Occipital nerve stimulation is no more effective than placebo in cluster headache

Presented by
Dr Ida Stisen Fogh-Andersen , Aarhus University Hospital, Denmark
Conference
EAN 2025
In a randomised, placebo-controlled trial, occipital nerve stimulation (ONS) reduced the frequency of attacks in patients with chronic cluster headache (CCH), but the difference from placebo did not reach statistical significance. This suggests that the apparent preventive effect of ONS is at least partially attributable to placebo responses.

“CCH is a debilitatingly painful disorder that can be very difficult to treat adequately. ONS elicits central neuromodulatory effects and has shown promise in preventing attacks in CCH,” said Dr Ida Stisen Fogh-Andersen (Aarhus University Hospital, Denmark) [1]. However, evidence is limited and largely derived from open-label studies. Conventional (tonic) ONS induces paresthesia that the participants can feel, thus making blinding difficult and limiting the reliability of prior comparisons.

A new approach, paresthesia-free burst stimulation, enables double-blind testing because the participant does not feel the stimulation. Dr Fogh-Andersen and colleagues therefore conducted a double-blind, randomised, placebo-controlled clinical trial of burst ONS in participants with CCH. The study followed a single protocol but was conducted in two parts.  The first part involved a 4-week baseline registration, a 12-week trial with transcutaneous electrical nerve stimulation (TENS). The results of which were previously published [2]. The second part, now reported, included ONS implantation ensued, followed by a 2-week grace period, a 12-week randomised, double-blind 1:1 ratio burst ONS treatment period, and finally a 12-week open-label tonic ONS treatment period. The primary outcome was a ≥30% reduction in attack frequency during the randomised phase.

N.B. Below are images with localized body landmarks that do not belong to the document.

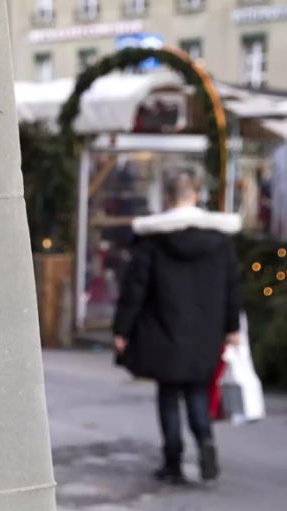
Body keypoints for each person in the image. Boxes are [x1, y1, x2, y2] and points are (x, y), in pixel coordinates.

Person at [113, 169, 242, 484]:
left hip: (163, 329)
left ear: (168, 199)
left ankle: (173, 461)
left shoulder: (153, 241)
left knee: (168, 394)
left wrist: (122, 329)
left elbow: (136, 288)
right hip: (206, 332)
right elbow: (232, 286)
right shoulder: (220, 240)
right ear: (195, 196)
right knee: (198, 390)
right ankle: (205, 442)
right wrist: (232, 327)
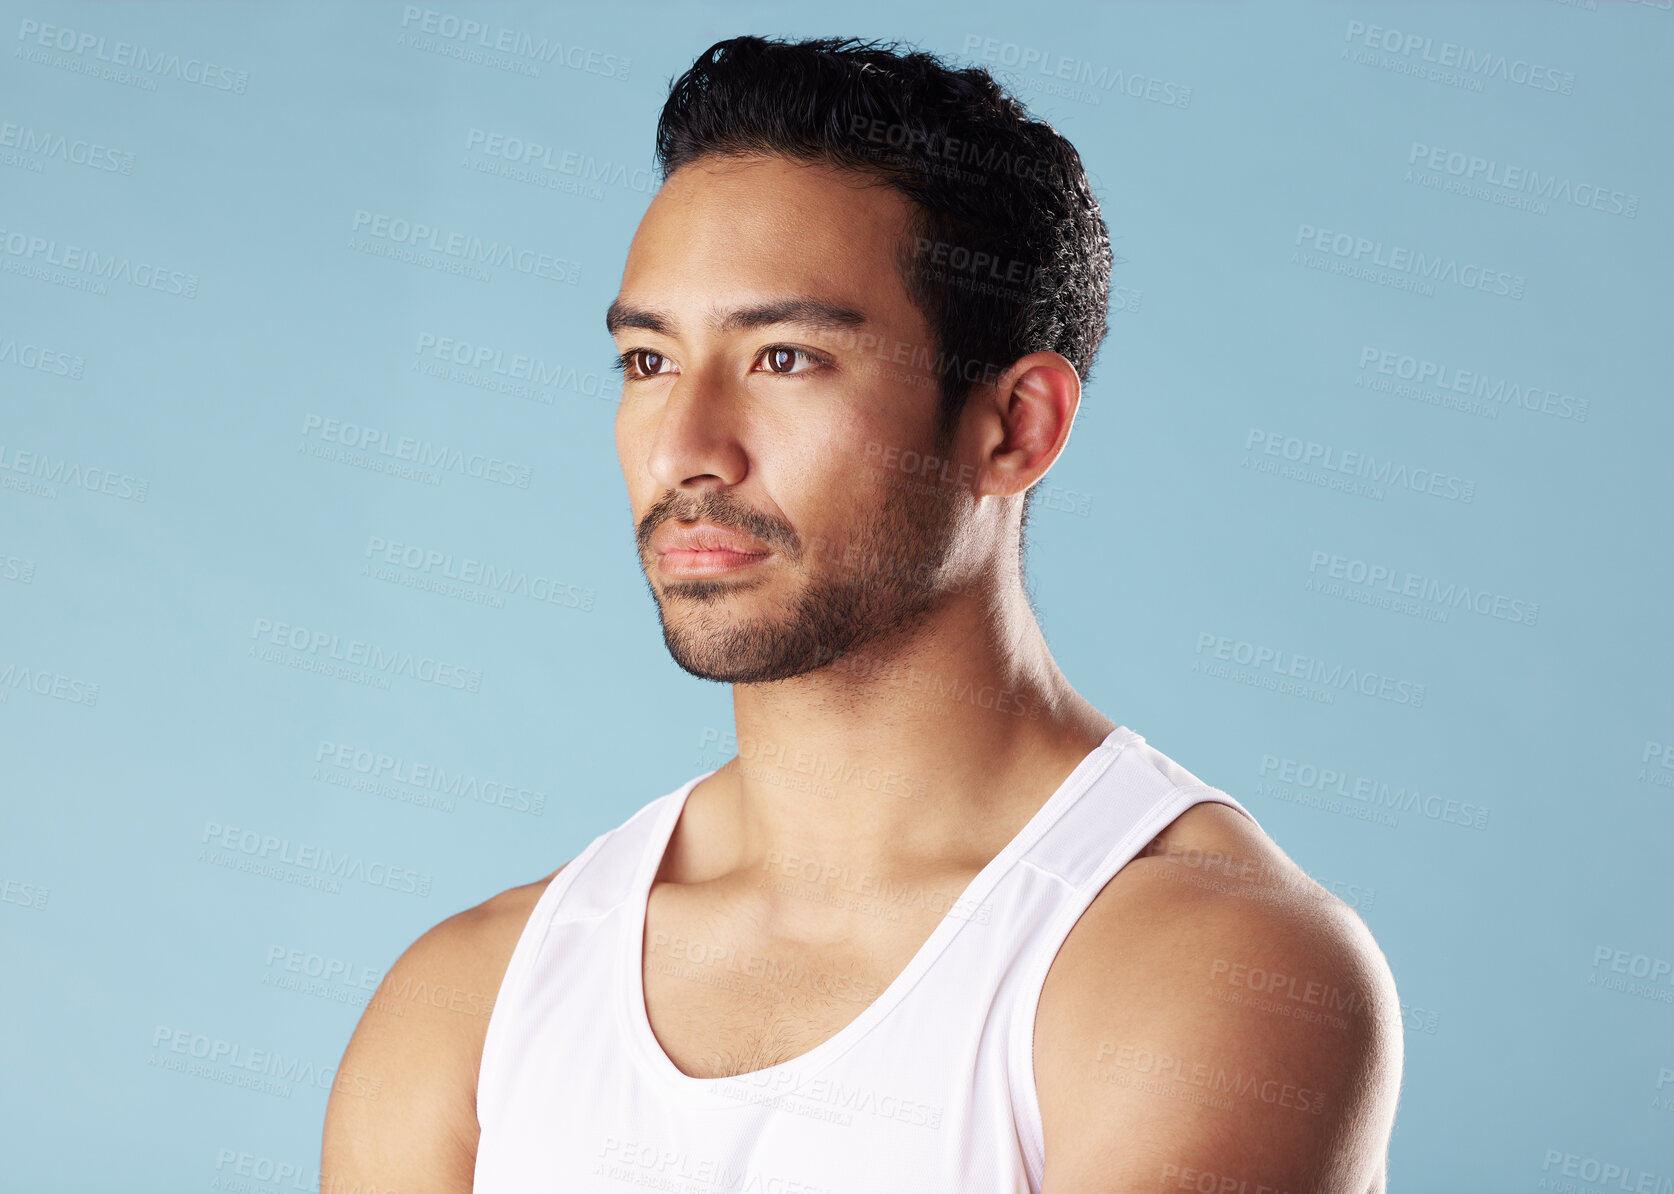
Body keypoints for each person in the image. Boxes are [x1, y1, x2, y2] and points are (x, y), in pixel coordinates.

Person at [323, 34, 1402, 1193]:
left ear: (1016, 428)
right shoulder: (475, 1001)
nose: (686, 450)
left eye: (784, 357)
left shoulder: (1205, 963)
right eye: (647, 362)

Dr Fogh-Andersen said all 38 participants had >15 headache attacks per month. They underwent ONS implantation and were randomly assigned to burst ONS (n=19) or placebo (n=19). The primary endpoint was met by 18.81% (95% CI: 0.28%-37.87%) in the burst ONS group and 50.02% (95% CI: 26.87%-73.09%) in the placebo group (see Figure). The placebo group had a 31.20% higher chance of reaching the primary endpoint (95% CI 1.29%-61.23%; p=0.042). After the open-label phase, a ≥30% attack reduction was observed in 42.09% (95% CI 19.91%-64.34%) and 51.11% (95% CI 27.32%-74.88%), respectively.

Figure: Change in attack frequency in the burst ONS versus placebo group [1]



ONS, occipital nerve stimulation; TENS, transcutaneous electrical nerve stimulation; w, week; CI, confidence interval

Dr Fogh-Anderson concluded: “Both burst and tonic ONS reduced attack frequency in participants with severe CCH, but neither approach proved superior to placebo. The effect of ONS could be attributed to the placebo effect. These findings highlight the need for rigorous, randomised, placebo-controlled trials in the further development of ONS therapies.”

  1. Fogh-Andersen I, et al. Occipital nerve stimulation for chronic cluster headache: a double-blind, randomized, placebo-controlled study. OPR-074, EAN Congress 2025, 21-24 June, Helsinki, Finland.
  2. Fogh-Andersen IS, et al. Headache. 2025;65(6):973-82.